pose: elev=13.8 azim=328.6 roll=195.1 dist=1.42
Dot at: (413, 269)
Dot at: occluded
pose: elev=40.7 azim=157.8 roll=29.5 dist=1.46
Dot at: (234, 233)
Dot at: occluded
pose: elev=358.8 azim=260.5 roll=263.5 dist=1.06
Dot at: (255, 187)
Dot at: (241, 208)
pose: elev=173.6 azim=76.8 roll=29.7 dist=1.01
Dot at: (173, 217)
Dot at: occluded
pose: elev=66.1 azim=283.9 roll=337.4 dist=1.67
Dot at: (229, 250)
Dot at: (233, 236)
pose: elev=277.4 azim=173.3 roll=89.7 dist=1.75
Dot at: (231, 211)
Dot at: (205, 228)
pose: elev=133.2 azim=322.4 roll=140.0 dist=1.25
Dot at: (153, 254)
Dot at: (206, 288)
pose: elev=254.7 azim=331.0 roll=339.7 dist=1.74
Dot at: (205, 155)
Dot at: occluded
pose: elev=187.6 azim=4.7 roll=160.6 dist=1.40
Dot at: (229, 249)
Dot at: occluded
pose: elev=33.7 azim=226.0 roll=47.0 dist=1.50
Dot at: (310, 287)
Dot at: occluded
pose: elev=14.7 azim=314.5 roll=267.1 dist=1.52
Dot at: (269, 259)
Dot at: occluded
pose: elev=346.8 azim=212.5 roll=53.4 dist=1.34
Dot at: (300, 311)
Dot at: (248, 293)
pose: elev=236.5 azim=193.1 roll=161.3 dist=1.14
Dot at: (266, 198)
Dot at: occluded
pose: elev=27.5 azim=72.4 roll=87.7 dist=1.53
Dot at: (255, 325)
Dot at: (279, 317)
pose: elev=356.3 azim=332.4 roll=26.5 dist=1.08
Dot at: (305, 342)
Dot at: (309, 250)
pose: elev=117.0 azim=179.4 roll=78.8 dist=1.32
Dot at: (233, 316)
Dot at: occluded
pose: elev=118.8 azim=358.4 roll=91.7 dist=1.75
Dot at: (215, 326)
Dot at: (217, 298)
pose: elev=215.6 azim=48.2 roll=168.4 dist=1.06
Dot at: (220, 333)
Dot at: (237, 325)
##############################
■ STATED TASK: Repeat the lines of the data above, from the line with "pose: elev=346.8 azim=212.5" up to and including the line with "Dot at: (279, 317)".

■ EXERCISE RESULT:
pose: elev=346.8 azim=212.5 roll=53.4 dist=1.34
Dot at: (300, 311)
Dot at: (248, 293)
pose: elev=236.5 azim=193.1 roll=161.3 dist=1.14
Dot at: (266, 198)
Dot at: occluded
pose: elev=27.5 azim=72.4 roll=87.7 dist=1.53
Dot at: (255, 325)
Dot at: (279, 317)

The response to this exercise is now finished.